As Alex Lee explained, “You’re building out your design system for all the different touch points — not just for a website, but for Instagram, Facebook, shopping results, and voice”. This ensures that brand expression is consistent, accessible, and adaptable.
But design systems must also support differentiation. In a world of standardised interfaces, brands must find ways to stand out. This means balancing efficiency with originality, structure with creativity, and familiarity with surprise.
As AI tools like Figma become more capable of generating layouts and components, there’s a risk of homogenisation. Interfaces start to look the same. Experiences become predictable. Creativity gets squeezed out.
Designers must push back. They must be the fly in the ointment — the ones who inject personality, disruption, and originality into increasingly standardised systems. They must challenge conventions, explore new formats, and create experiences that are not only functional but memorable.

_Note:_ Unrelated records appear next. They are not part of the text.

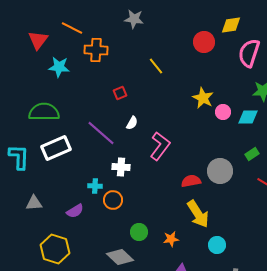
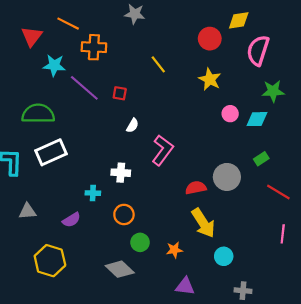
red square: (120, 93) -> (120, 93), turned 32
yellow star: (203, 98) -> (210, 79), moved
purple line: (101, 133) -> (84, 88), moved
orange circle: (113, 200) -> (124, 214), moved

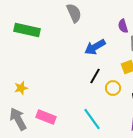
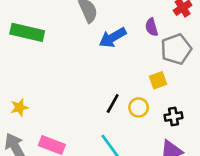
blue arrow: (95, 47) -> (113, 38), moved
black line: (95, 76) -> (113, 104), moved

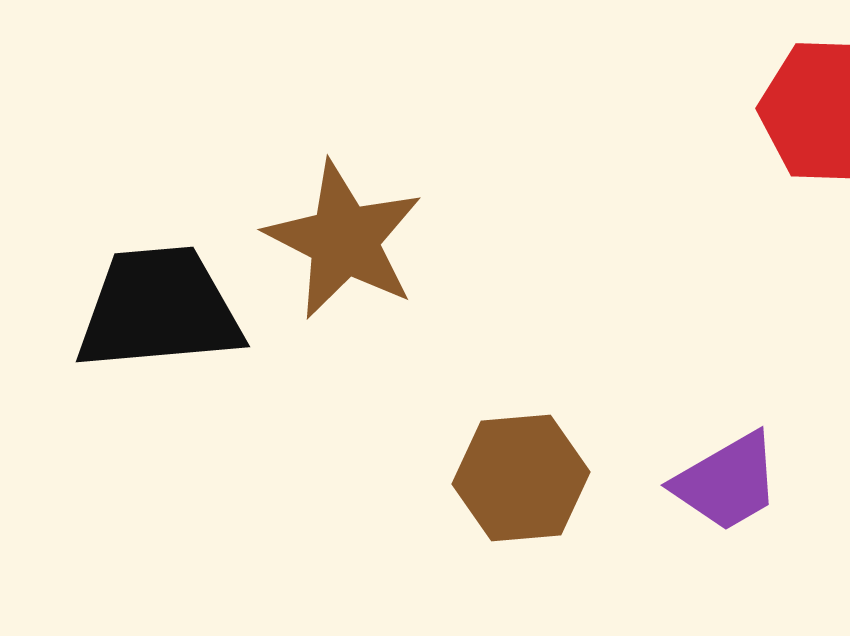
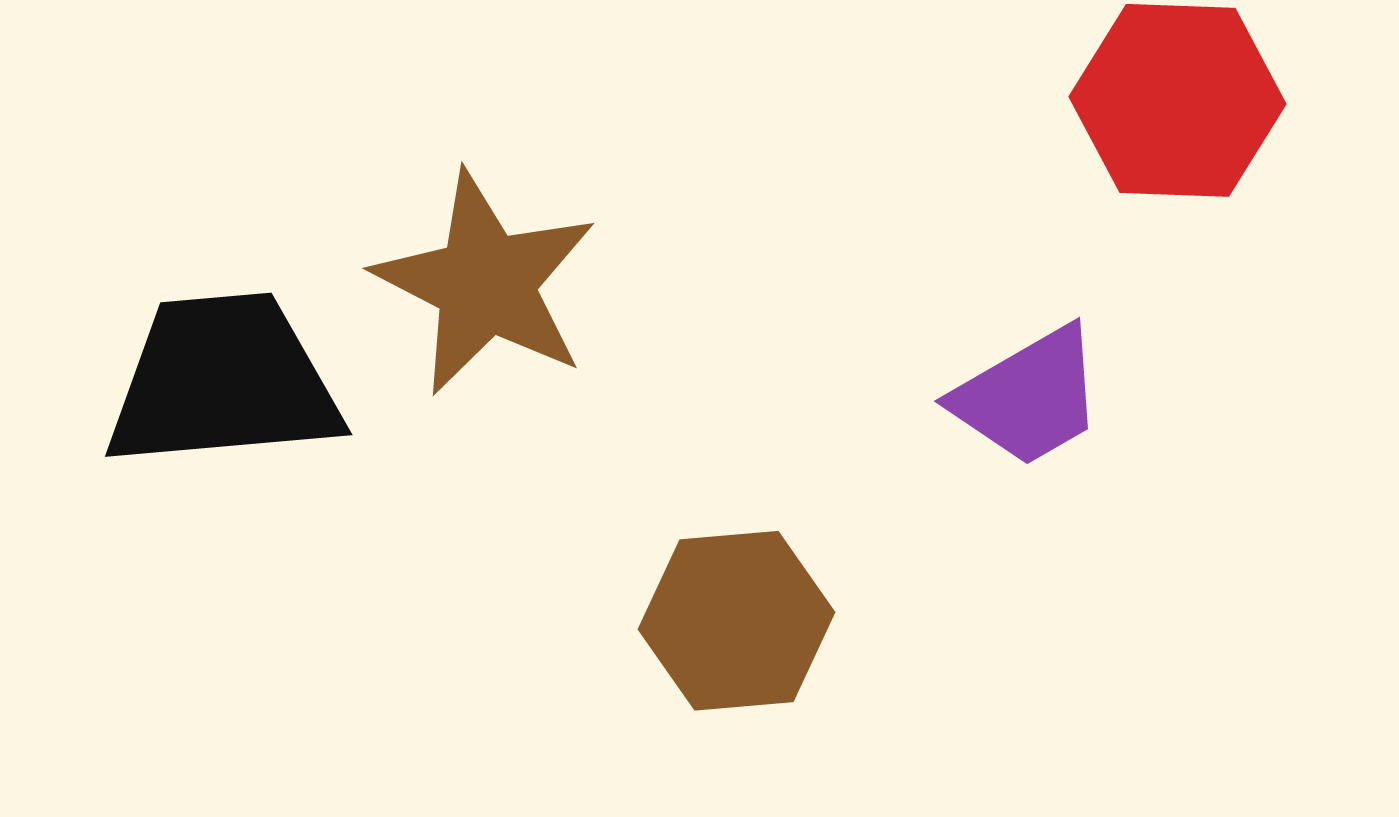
purple trapezoid: (727, 482) -> (1029, 397), moved

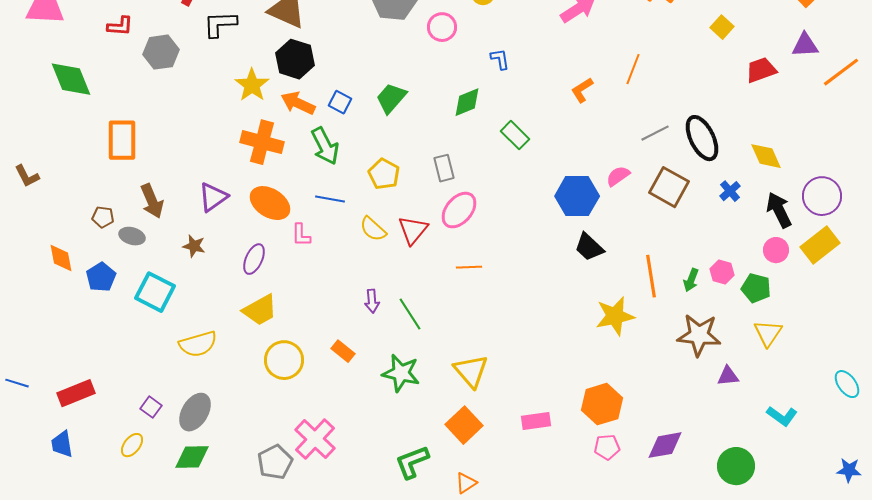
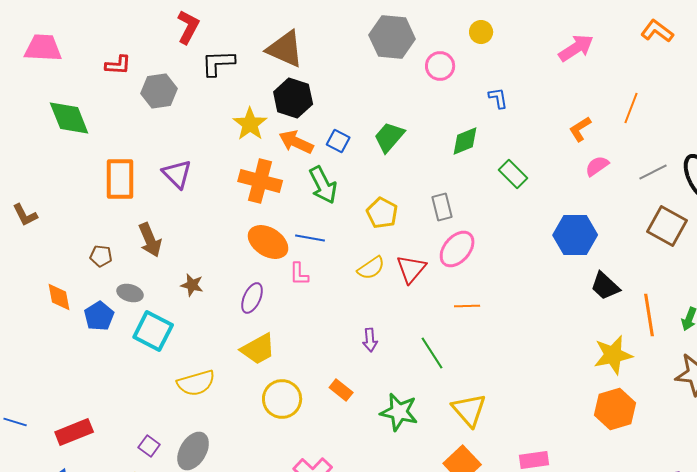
pink semicircle: (618, 176) -> (597, 166), moved
purple triangle: (213, 197) -> (177, 174), moved, turned -40
blue line: (330, 199) -> (310, 238), moved
yellow semicircle: (373, 229) -> (371, 268), turned -76
gray ellipse: (132, 236) -> (130, 293), moved
black trapezoid: (589, 247) -> (605, 286), moved
green line: (410, 314) -> (432, 353), moved
orange hexagon: (602, 404) -> (615, 409), moved

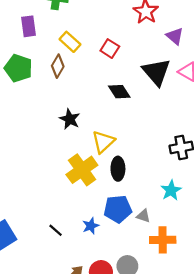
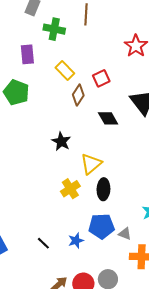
red square: (110, 49) -> (101, 78), turned 30
brown diamond: (58, 66) -> (78, 95), moved
yellow cross: (82, 170) -> (70, 189), size x0.7

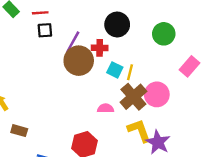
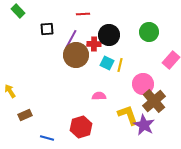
red line: (40, 13) -> (83, 14), moved
black circle: (117, 24) -> (109, 35), moved
brown cross: (133, 97) -> (154, 101), moved
brown rectangle: (19, 131) -> (25, 115), turned -40

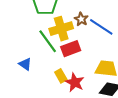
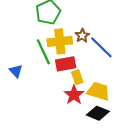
yellow rectangle: (61, 76) -> (77, 77), moved
red star: (75, 82) -> (74, 95), moved

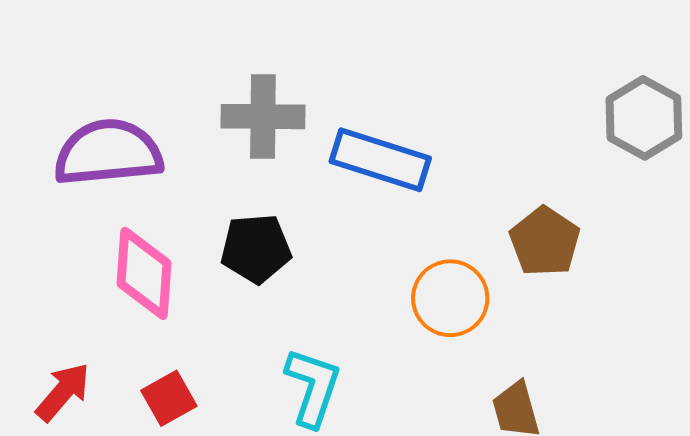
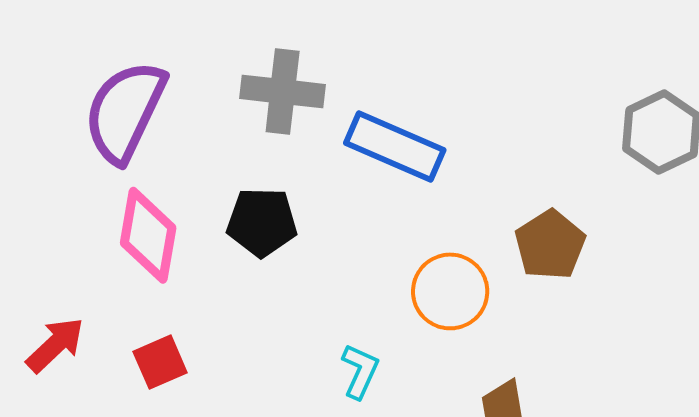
purple semicircle: (108, 153) -> (125, 111), turned -65
cyan L-shape: (313, 387) -> (360, 371), moved, size x0.7

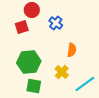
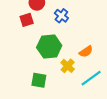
orange semicircle: (72, 50) -> (86, 52), moved, turned 48
green hexagon: (29, 62) -> (49, 46), moved

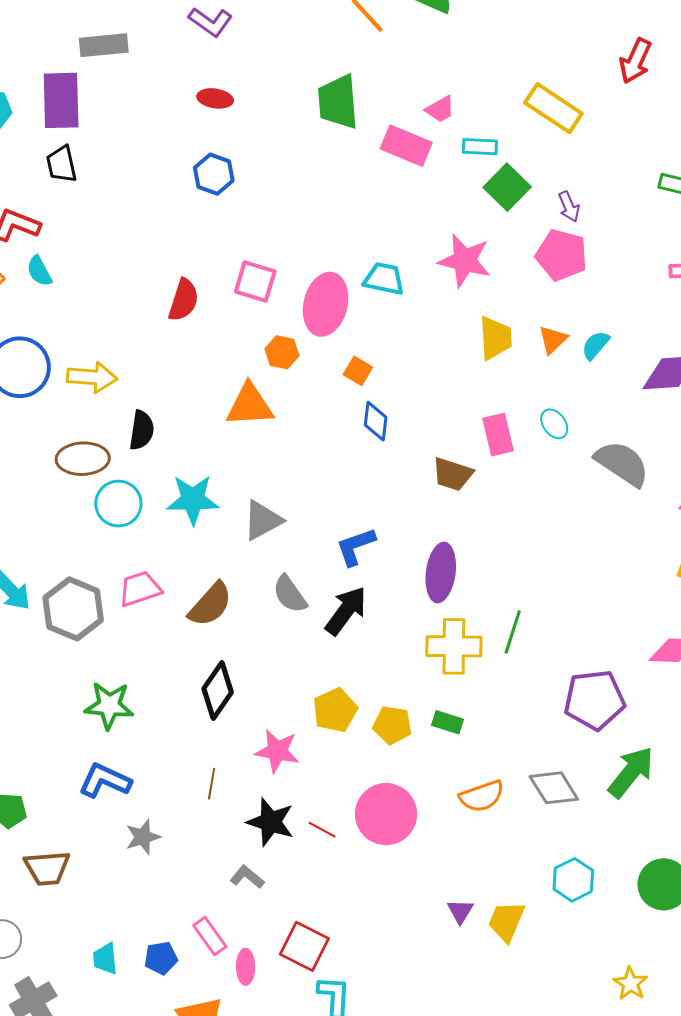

As Alex put it, “AI can give me other people’s opinions of the future, but it can’t give me the future. I have to invent the future”.
The shift from pages to conversations is not a trend. It’s a transformation. It requires brands to rethink their architecture, restructure their content, and redesign their experiences. It demands a new approach to visibility, personalisation, and platform optimisation.
At Remarkable, we help clients navigate this change. We combine strategy, creativity, and technology to deliver experiences that convert. We build intelligent interfaces that engage users, deliver answers, and drive results.
In the AI era, your website is no longer a collection of pages. It is a living, learning, responsive system. It is not what you build. It is what your customer asks for, and how well you answer.